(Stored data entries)

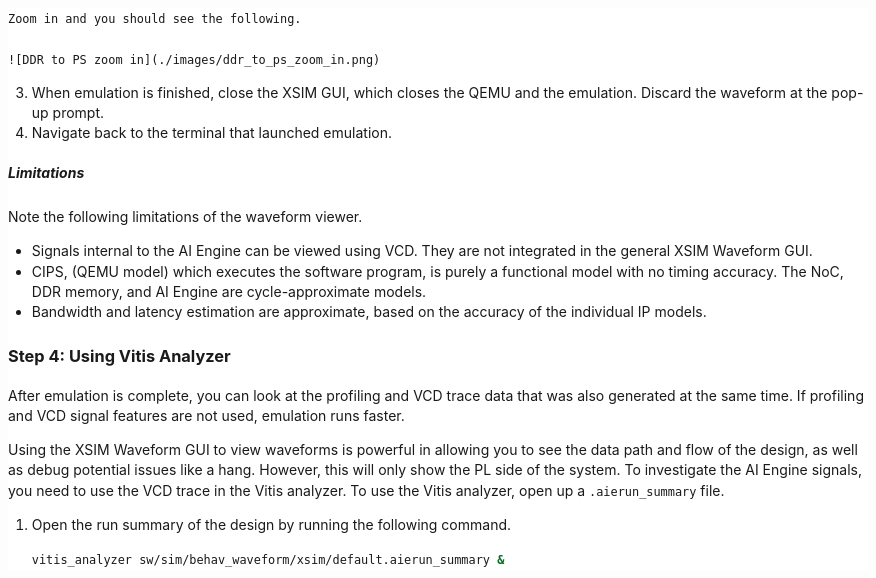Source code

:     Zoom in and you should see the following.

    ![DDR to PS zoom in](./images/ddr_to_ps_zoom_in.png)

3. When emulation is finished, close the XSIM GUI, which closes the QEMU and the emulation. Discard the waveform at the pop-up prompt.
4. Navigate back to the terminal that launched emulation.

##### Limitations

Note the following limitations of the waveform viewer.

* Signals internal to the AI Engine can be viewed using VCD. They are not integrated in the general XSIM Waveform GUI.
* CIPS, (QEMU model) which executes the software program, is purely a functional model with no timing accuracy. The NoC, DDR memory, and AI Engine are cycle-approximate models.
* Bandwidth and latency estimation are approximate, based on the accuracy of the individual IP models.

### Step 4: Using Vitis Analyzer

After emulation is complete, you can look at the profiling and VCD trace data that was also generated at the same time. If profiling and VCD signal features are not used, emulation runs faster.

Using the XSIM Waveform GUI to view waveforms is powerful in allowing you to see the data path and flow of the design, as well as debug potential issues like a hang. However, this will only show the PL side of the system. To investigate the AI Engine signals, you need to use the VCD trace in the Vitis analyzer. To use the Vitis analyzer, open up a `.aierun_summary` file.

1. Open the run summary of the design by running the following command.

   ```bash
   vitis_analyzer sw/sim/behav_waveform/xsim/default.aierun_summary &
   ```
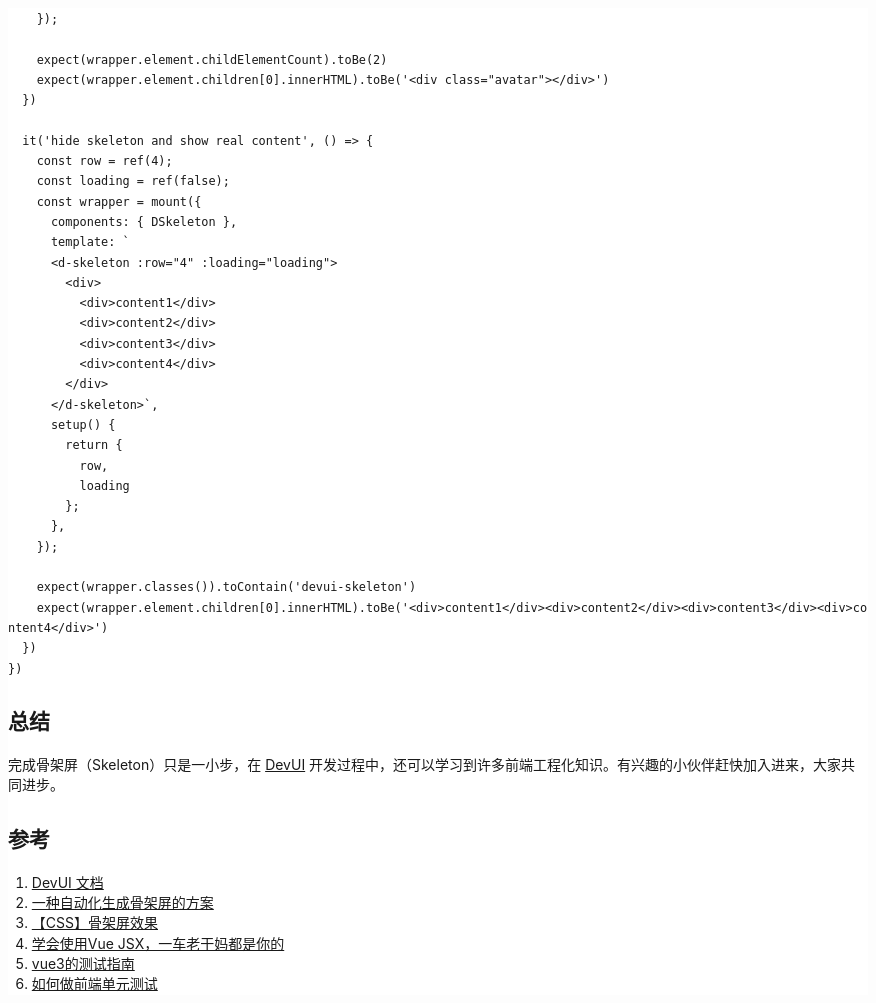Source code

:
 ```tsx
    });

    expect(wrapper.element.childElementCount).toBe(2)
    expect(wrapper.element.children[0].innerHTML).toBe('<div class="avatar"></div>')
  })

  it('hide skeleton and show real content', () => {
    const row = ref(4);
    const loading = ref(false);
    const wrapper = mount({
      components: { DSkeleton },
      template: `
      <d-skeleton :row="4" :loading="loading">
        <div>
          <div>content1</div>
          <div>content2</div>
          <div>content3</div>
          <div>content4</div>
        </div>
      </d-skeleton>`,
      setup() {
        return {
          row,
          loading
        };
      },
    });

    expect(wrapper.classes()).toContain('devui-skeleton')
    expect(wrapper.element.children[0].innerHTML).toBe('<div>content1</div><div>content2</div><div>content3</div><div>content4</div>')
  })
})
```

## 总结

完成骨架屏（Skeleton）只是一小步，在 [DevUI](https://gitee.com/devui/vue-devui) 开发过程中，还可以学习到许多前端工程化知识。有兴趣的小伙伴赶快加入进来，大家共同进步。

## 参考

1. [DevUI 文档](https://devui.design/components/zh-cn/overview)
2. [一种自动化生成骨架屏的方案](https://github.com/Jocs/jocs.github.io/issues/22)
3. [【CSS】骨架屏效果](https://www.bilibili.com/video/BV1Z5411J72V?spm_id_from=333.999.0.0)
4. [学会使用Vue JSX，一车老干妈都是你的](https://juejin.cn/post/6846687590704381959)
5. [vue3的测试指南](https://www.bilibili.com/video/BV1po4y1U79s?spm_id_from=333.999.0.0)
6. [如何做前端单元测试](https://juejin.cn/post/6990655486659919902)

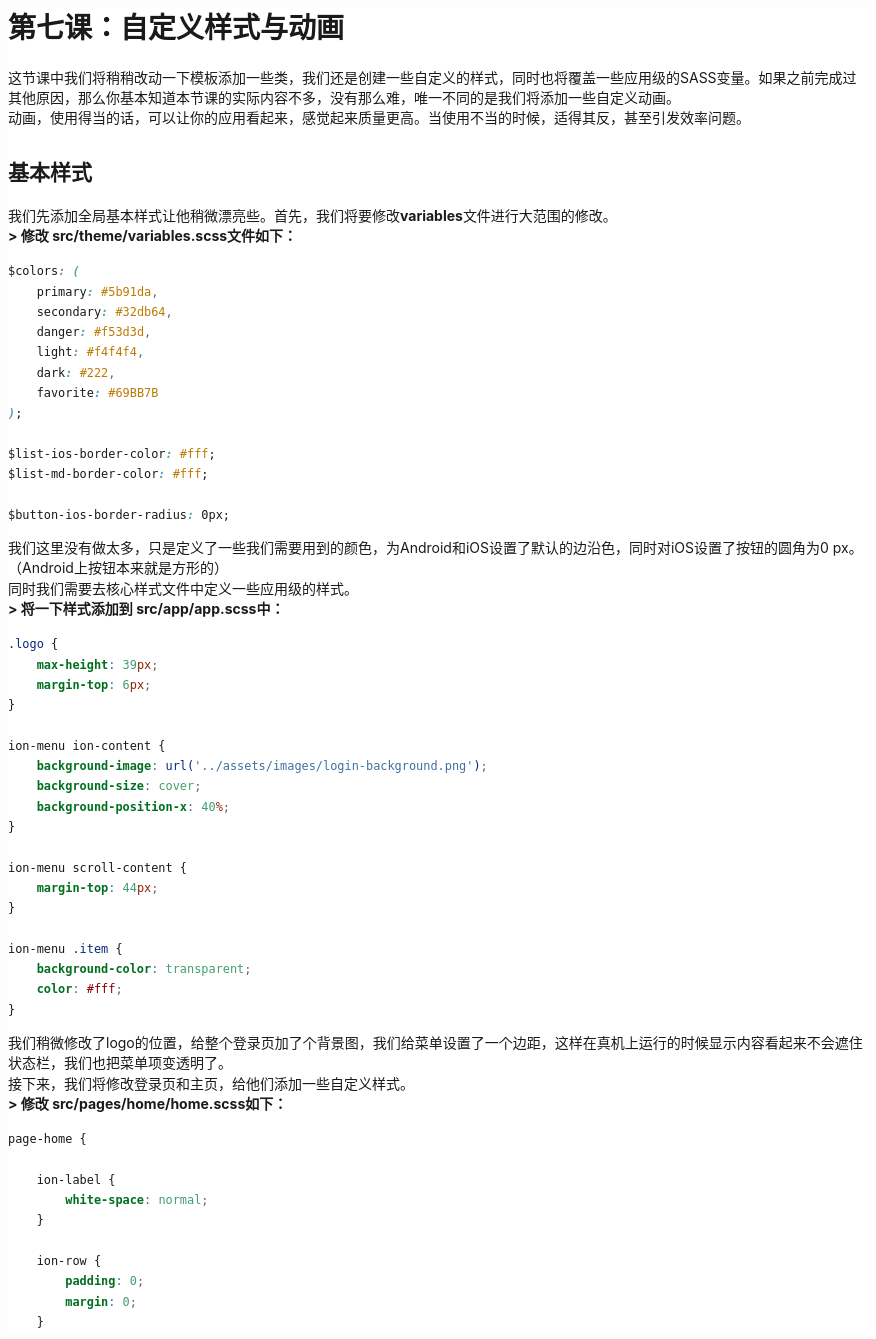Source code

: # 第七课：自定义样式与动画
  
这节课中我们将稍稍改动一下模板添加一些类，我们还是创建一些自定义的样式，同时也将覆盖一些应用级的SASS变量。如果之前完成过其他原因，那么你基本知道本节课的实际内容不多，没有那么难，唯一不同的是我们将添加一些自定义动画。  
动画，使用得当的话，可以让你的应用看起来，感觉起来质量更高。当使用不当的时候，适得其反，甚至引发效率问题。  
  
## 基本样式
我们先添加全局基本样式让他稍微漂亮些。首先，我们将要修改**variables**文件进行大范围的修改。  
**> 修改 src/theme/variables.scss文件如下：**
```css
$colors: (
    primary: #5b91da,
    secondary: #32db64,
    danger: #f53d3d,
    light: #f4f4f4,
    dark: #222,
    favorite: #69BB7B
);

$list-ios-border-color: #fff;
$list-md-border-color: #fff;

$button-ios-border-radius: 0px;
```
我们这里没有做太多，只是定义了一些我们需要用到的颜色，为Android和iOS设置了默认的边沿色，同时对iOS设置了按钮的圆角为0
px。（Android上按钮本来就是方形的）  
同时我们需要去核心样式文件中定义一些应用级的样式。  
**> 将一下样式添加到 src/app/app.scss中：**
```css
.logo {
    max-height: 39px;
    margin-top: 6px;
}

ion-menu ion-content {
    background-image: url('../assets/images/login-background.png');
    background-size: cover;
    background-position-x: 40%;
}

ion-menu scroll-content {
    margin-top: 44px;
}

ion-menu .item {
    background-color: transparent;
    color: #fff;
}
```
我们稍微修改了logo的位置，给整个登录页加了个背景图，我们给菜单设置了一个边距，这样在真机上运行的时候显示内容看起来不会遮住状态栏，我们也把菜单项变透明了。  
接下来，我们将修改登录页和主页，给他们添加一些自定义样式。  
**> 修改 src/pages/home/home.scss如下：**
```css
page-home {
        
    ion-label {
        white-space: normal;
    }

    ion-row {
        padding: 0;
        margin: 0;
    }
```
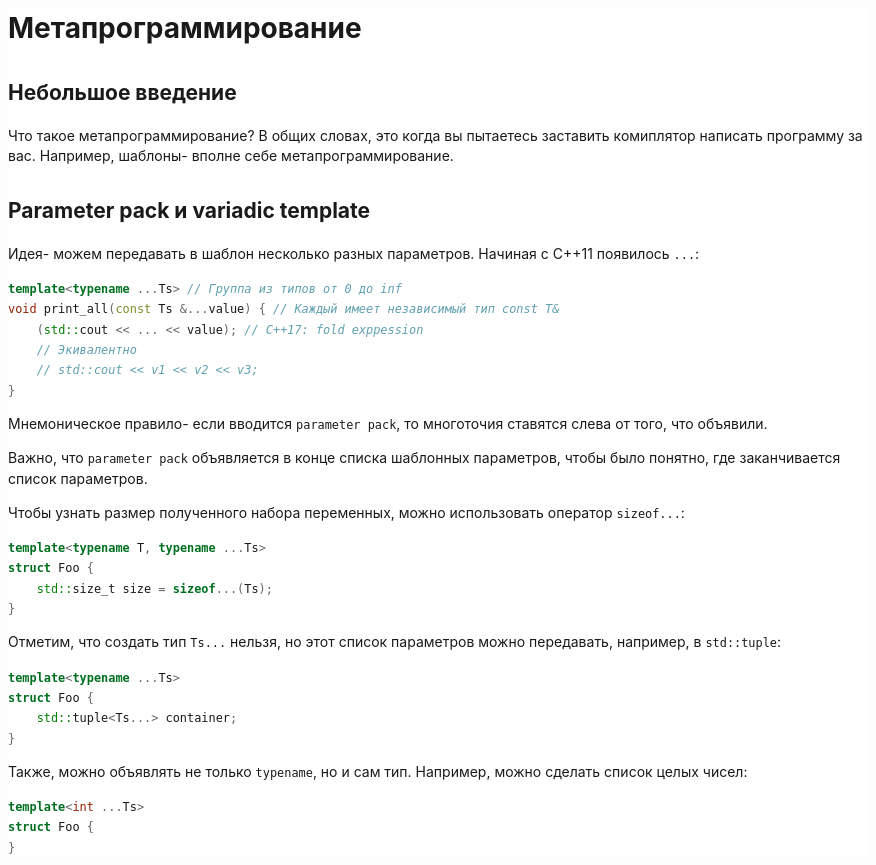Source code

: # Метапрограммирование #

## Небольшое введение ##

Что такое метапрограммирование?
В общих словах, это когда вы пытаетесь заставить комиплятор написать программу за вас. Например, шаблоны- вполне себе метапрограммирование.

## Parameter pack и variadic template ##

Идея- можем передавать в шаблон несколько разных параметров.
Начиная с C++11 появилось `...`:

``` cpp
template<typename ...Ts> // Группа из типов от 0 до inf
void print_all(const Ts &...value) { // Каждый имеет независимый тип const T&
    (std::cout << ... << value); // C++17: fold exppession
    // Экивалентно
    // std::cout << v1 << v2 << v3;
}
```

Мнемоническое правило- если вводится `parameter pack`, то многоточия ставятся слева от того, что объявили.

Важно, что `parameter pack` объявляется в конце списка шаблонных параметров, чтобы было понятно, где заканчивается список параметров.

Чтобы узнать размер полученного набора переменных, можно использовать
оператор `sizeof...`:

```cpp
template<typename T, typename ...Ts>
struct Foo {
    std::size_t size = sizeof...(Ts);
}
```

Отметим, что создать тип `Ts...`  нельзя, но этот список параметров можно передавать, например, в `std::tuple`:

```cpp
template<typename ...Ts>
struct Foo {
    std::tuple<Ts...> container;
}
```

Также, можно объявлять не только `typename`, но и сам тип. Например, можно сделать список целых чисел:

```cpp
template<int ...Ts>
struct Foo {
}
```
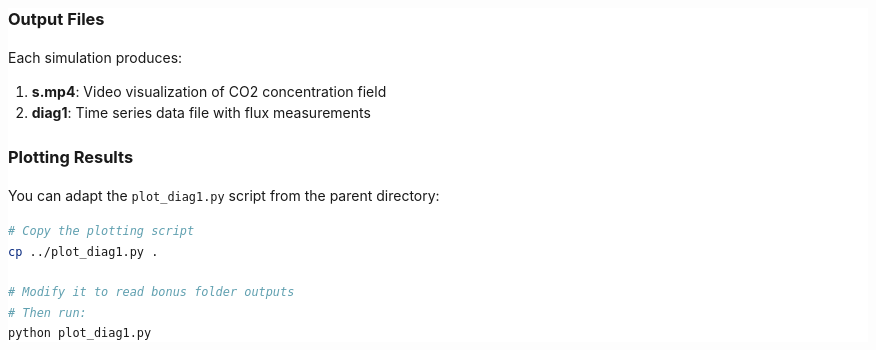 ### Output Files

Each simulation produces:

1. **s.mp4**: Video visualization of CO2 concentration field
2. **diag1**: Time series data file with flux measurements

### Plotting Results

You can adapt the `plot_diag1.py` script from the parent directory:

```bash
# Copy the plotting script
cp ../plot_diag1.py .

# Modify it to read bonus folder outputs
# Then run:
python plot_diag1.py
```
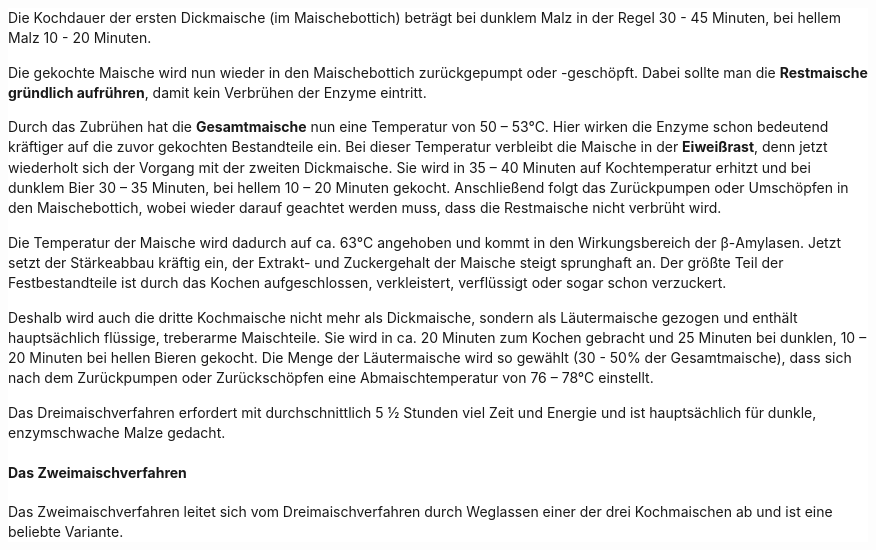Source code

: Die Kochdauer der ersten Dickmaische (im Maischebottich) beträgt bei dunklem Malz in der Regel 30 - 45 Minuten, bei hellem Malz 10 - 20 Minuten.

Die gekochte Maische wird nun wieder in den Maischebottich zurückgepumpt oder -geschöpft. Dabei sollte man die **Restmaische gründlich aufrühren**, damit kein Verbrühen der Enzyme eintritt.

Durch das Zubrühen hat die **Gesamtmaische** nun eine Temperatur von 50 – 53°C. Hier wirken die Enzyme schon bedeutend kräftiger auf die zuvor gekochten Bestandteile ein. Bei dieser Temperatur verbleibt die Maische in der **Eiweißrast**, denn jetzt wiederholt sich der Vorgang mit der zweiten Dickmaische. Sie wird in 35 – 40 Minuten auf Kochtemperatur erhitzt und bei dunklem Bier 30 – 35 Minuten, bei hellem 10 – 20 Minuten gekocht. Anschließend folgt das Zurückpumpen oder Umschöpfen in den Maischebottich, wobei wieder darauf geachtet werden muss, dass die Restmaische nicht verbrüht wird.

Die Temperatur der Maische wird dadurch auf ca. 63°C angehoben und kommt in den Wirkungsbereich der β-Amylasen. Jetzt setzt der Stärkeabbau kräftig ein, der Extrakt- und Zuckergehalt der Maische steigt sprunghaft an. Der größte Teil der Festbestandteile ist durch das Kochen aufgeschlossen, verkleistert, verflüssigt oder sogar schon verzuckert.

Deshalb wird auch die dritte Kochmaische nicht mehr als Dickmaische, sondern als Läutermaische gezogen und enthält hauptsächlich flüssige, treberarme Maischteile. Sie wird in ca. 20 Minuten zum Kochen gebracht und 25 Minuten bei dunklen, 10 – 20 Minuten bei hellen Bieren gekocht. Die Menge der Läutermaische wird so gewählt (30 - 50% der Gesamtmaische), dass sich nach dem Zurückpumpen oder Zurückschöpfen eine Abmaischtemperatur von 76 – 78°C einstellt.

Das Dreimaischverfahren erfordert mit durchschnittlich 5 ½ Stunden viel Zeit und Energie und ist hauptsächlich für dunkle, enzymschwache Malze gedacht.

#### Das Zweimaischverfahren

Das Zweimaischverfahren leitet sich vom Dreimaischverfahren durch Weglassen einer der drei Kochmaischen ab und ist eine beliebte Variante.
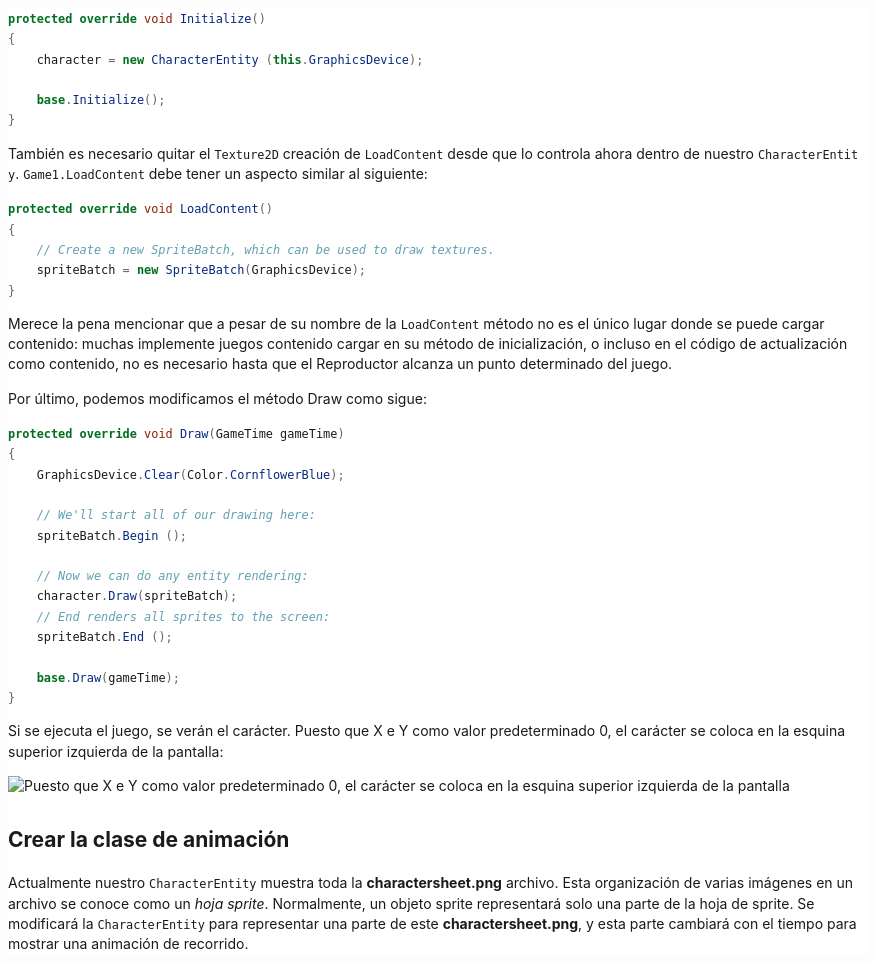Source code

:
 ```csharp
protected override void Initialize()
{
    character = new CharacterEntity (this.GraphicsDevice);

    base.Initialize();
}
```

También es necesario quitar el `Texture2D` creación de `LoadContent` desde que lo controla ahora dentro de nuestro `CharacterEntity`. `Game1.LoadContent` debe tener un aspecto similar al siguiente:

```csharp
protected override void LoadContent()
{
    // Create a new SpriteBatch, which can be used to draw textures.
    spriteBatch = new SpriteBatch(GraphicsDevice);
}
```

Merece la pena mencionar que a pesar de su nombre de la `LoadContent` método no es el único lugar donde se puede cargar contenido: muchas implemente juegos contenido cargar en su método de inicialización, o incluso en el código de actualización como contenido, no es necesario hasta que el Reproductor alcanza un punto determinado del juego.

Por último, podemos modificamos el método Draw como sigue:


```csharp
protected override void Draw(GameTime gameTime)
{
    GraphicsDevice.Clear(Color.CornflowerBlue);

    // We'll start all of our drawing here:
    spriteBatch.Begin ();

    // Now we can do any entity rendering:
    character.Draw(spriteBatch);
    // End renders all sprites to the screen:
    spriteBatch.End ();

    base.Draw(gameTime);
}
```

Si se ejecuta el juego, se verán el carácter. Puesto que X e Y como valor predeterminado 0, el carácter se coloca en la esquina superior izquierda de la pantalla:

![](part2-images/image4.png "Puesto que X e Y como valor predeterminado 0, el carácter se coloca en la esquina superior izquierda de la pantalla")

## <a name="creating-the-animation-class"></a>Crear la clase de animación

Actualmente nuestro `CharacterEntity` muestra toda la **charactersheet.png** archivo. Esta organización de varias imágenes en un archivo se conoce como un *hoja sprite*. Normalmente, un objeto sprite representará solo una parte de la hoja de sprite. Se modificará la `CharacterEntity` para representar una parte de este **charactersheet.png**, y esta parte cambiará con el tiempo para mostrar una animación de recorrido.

WORK INSTRUCTIONS: Retype the entries above exactly, but only from the line containing "see the following." through the line containing "After emulation is", both included.

PROBLEM SOLUTION:
:     Zoom in and you should see the following.

    ![DDR to PS zoom in](./images/ddr_to_ps_zoom_in.png)

3. When emulation is finished, close the XSIM GUI, which closes the QEMU and the emulation. Discard the waveform at the pop-up prompt.
4. Navigate back to the terminal that launched emulation.

##### Limitations

Note the following limitations of the waveform viewer.

* Signals internal to the AI Engine can be viewed using VCD. They are not integrated in the general XSIM Waveform GUI.
* CIPS, (QEMU model) which executes the software program, is purely a functional model with no timing accuracy. The NoC, DDR memory, and AI Engine are cycle-approximate models.
* Bandwidth and latency estimation are approximate, based on the accuracy of the individual IP models.

### Step 4: Using Vitis Analyzer

After emulation is complete, you can look at the profiling and VCD trace data that was also generated at the same time. If profiling and VCD signal features are not used, emulation runs faster.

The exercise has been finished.